Work to be completed
Return, from the material below, each line in which "причина" occurs.

[Opening Provided entries section]

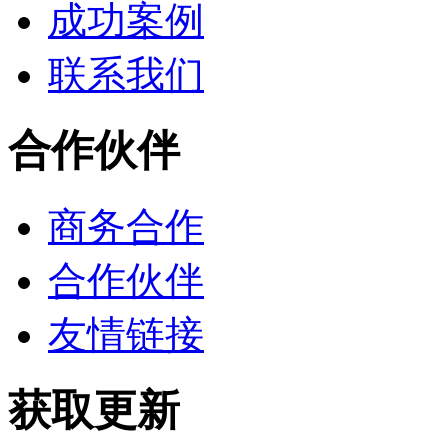
成功案例
联系我们
合作伙伴
商务合作
合作伙伴
友情链接
获取更新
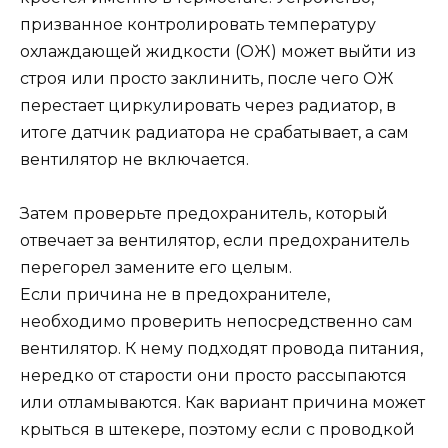
призванное контролировать температуру
охлаждающей жидкости (ОЖ) может выйти из
строя или просто заклинить, после чего ОЖ
перестает циркулировать через радиатор, в
итоге датчик радиатора не срабатывает, а сам
вентилятор не включается.
Затем проверьте предохранитель, который
отвечает за вентилятор, если предохранитель
перегорел замените его целым.
Если причина не в предохранителе,
необходимо проверить непосредственно сам
вентилятор. К нему подходят провода питания,
нередко от старости они просто рассыпаются
или отламываются. Как вариант причина может
крыться в штекере, поэтому если с проводкой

[Closing Provided entries section]

Answer to this task
Если причина не в предохранителе,
или отламываются. Как вариант причина может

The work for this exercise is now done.